<<<<

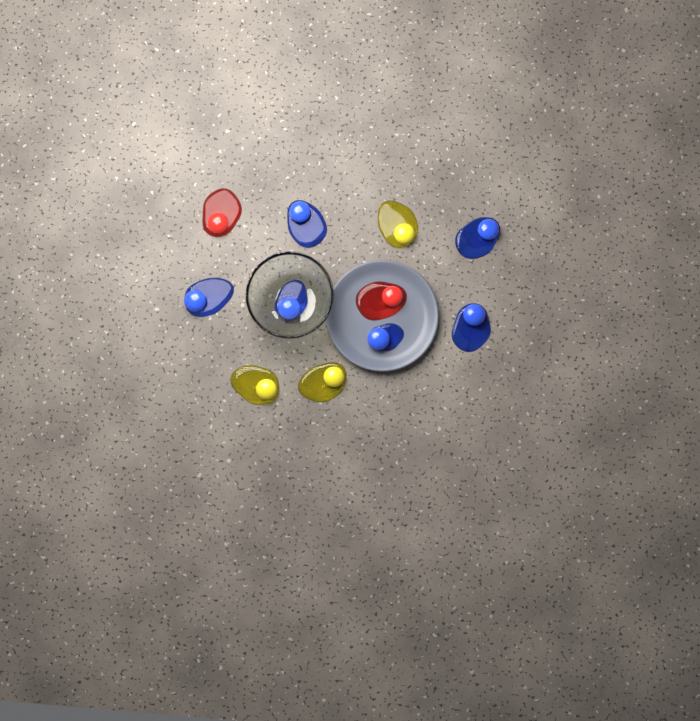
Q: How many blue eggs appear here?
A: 6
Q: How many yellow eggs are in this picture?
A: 3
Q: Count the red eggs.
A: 2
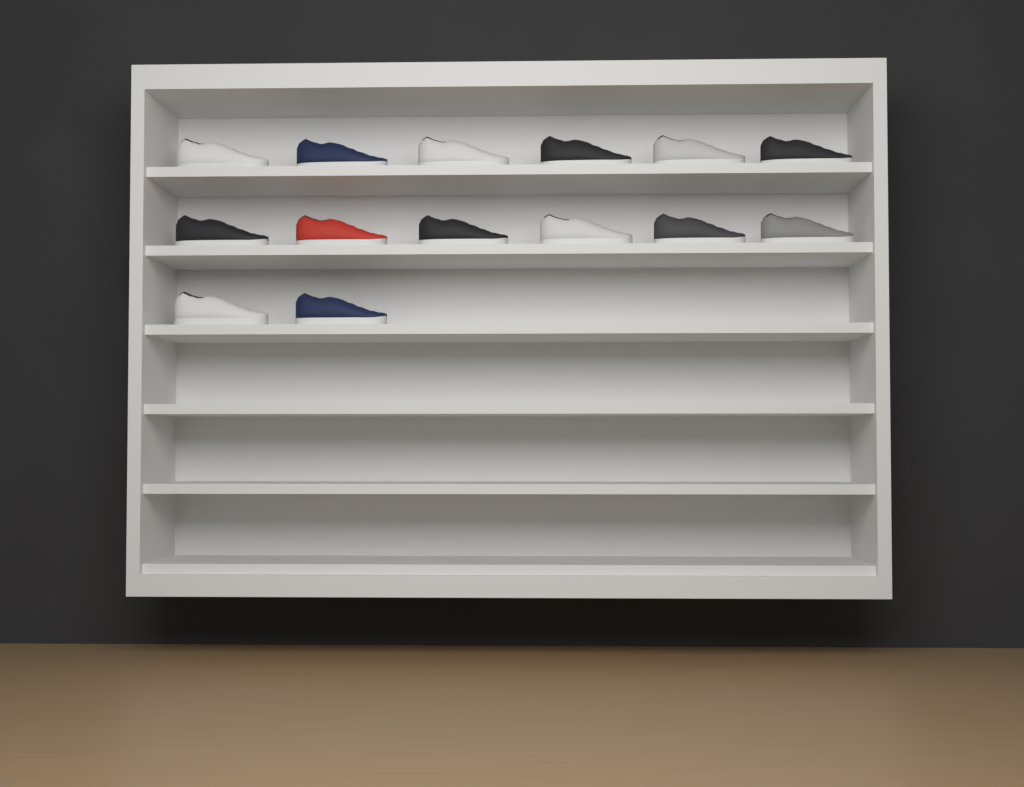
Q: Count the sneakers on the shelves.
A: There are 14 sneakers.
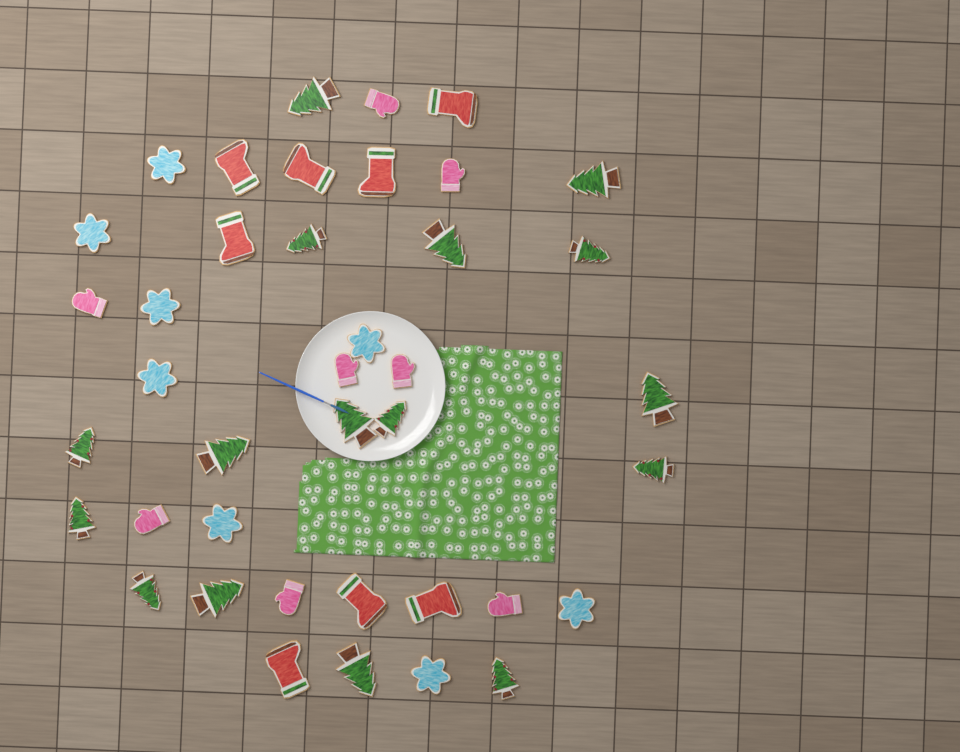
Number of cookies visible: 40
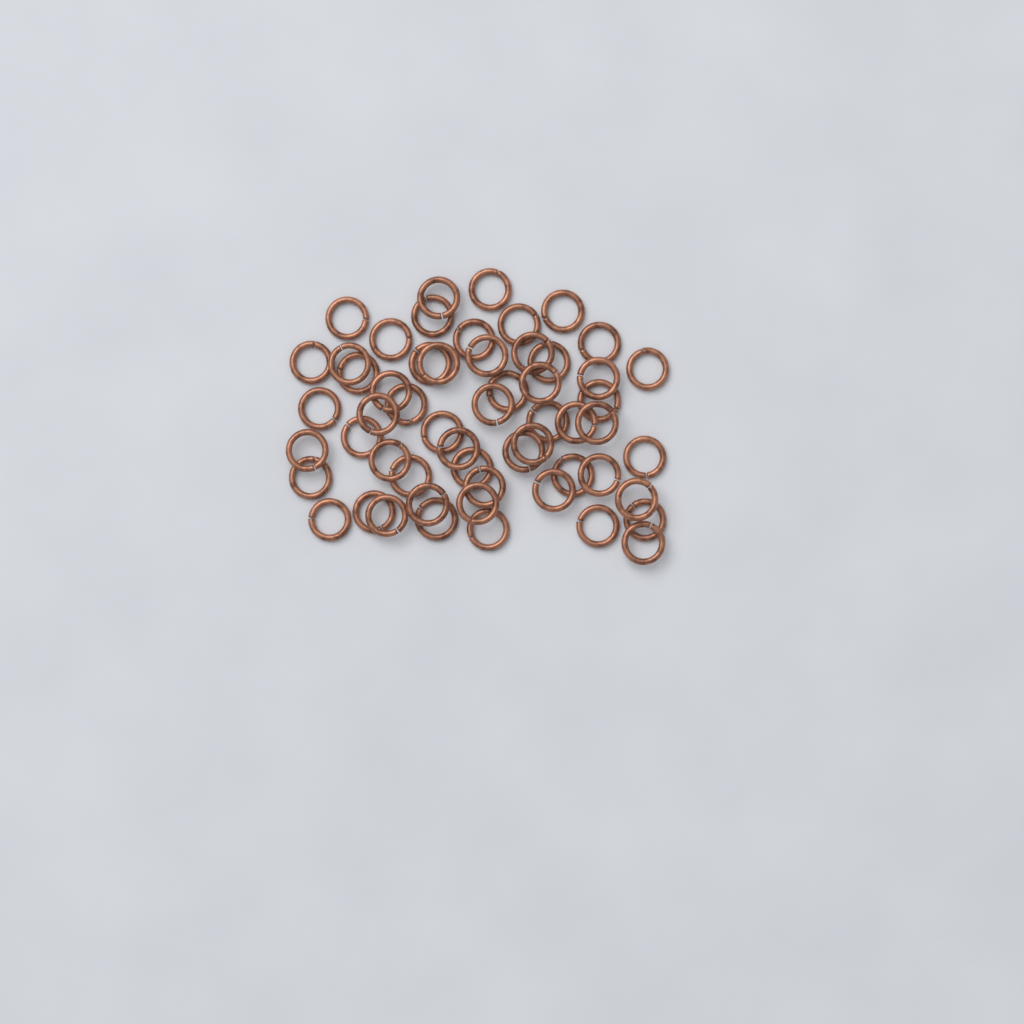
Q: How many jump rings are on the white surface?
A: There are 56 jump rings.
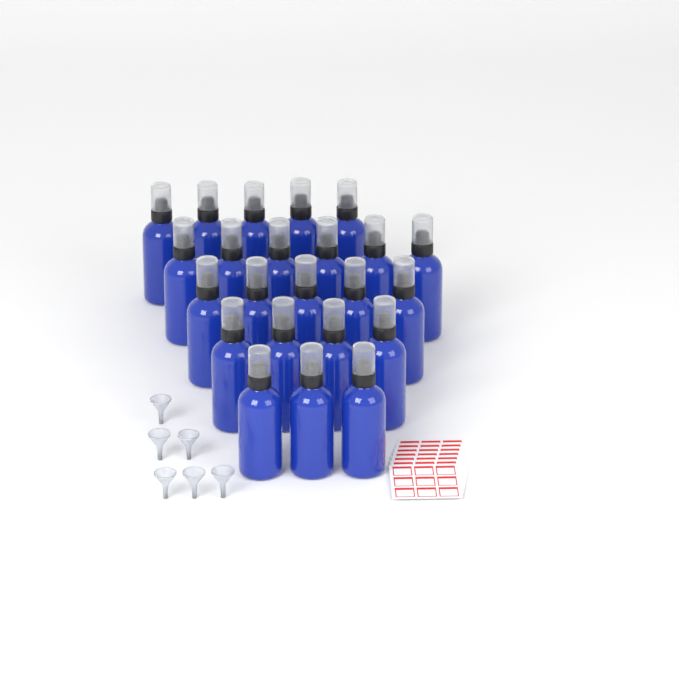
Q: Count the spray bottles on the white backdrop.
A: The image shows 23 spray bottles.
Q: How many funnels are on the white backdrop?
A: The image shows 6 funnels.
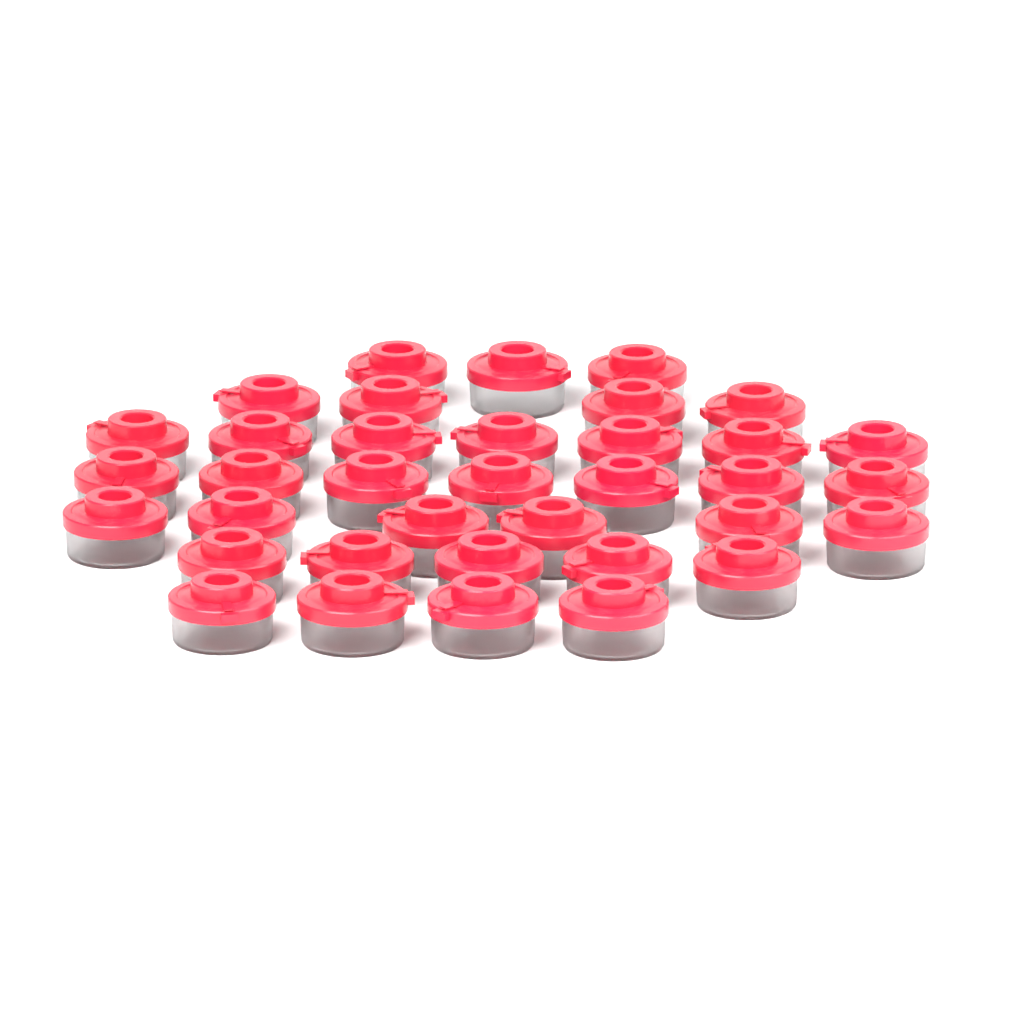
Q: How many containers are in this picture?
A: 36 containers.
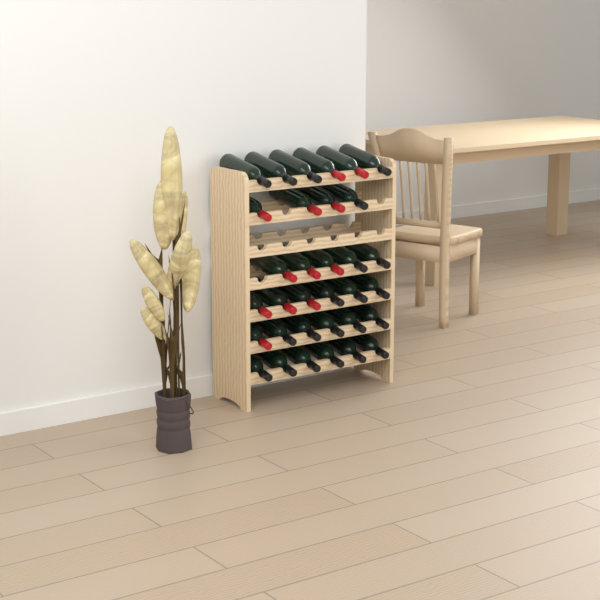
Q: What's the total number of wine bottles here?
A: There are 33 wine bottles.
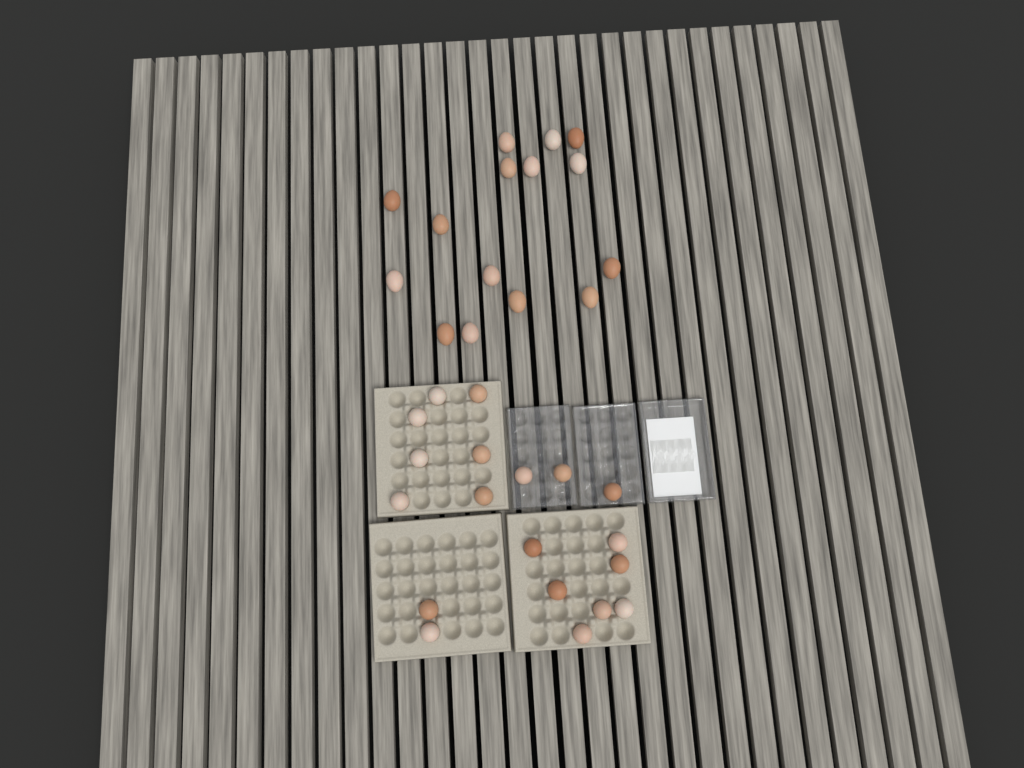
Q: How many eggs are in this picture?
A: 34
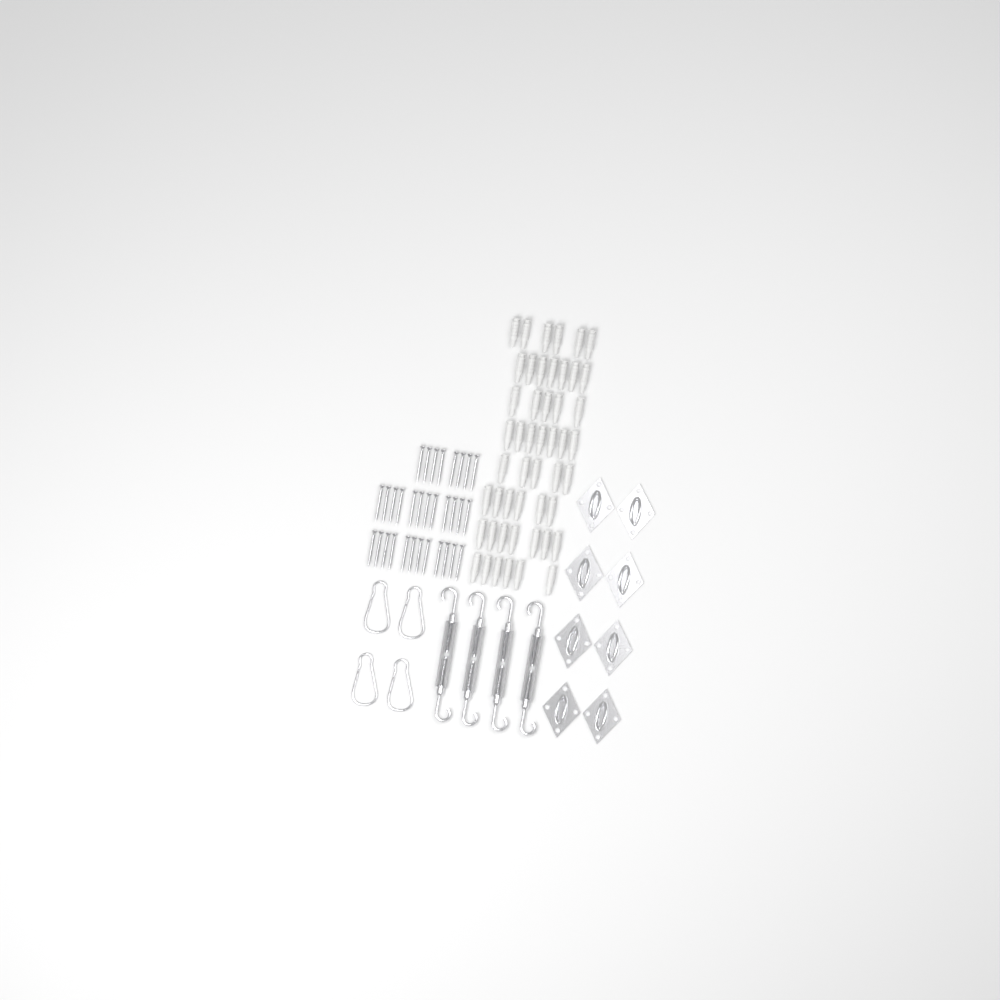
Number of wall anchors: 49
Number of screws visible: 32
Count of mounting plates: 8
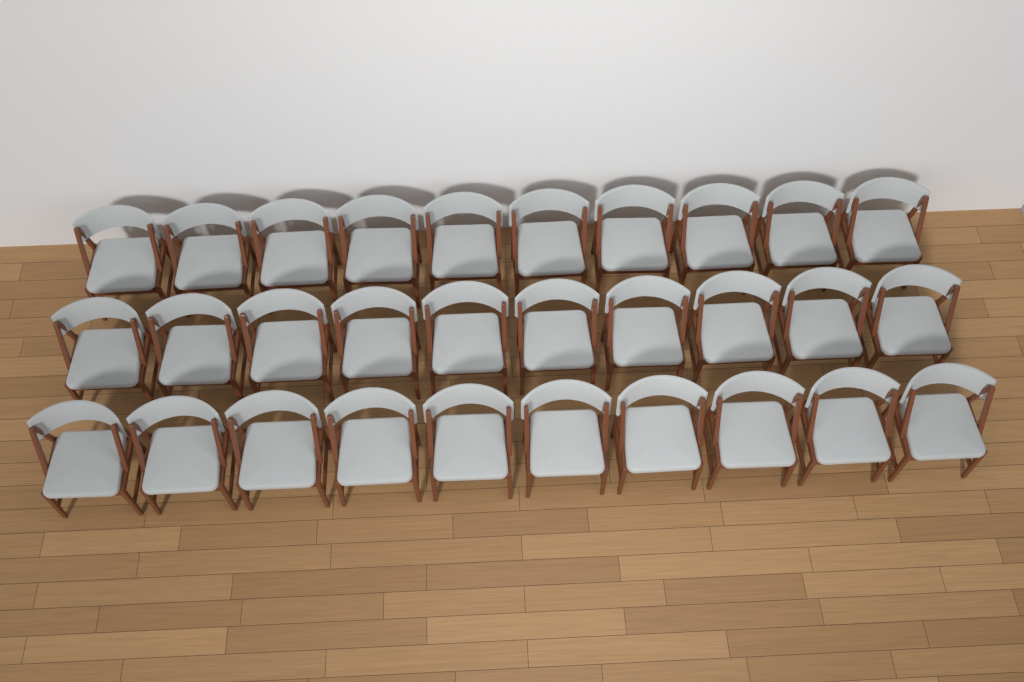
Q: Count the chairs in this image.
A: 30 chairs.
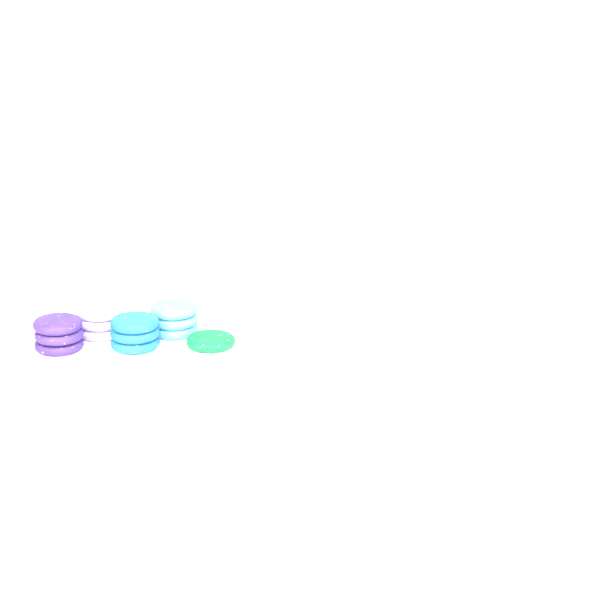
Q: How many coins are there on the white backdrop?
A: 13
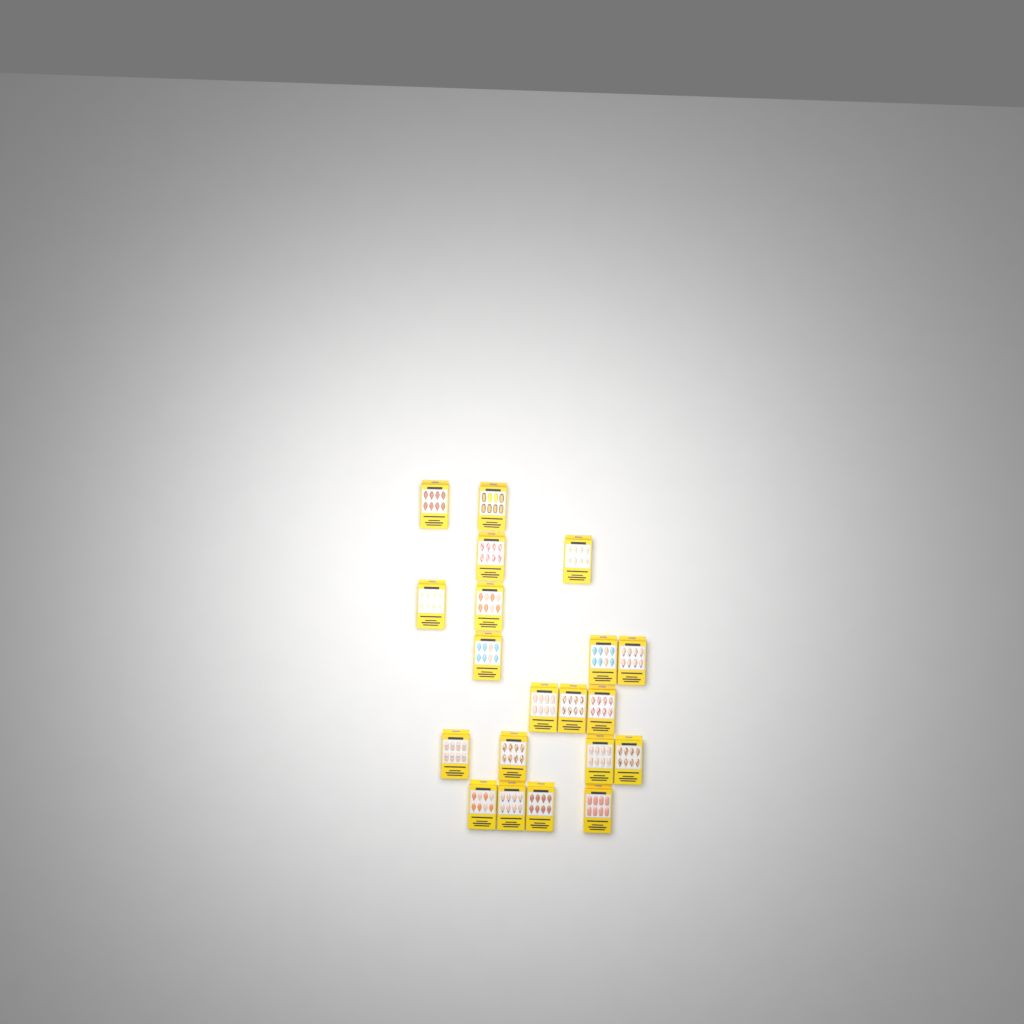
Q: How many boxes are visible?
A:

>>>>

## SET TASK:
Copy all of the records above word for word, leaving out the pictures.

## EXERCISE SOLUTION:
Q: How many blue eggs appear here?
A: 6
Q: How many yellow eggs are in this picture?
A: 3
Q: Count the red eggs.
A: 2
Q: Count the sneakers on the shelves.
A: There are 14 sneakers.
Number of cookies visible: 40
Q: How many jump rings are on the white surface?
A: There are 56 jump rings.
Q: Count the spray bottles on the white backdrop.
A: The image shows 23 spray bottles.
Q: How many funnels are on the white backdrop?
A: The image shows 6 funnels.
Q: How many containers are in this picture?
A: 36 containers.
Q: What's the total number of wine bottles here?
A: There are 33 wine bottles.
Q: How many eggs are in this picture?
A: 34
Number of wall anchors: 49
Number of screws visible: 32
Count of mounting plates: 8
Q: Count the chairs in this image.
A: 30 chairs.
Q: How many coins are there on the white backdrop?
A: 13
Q: How many boxes are visible?
A:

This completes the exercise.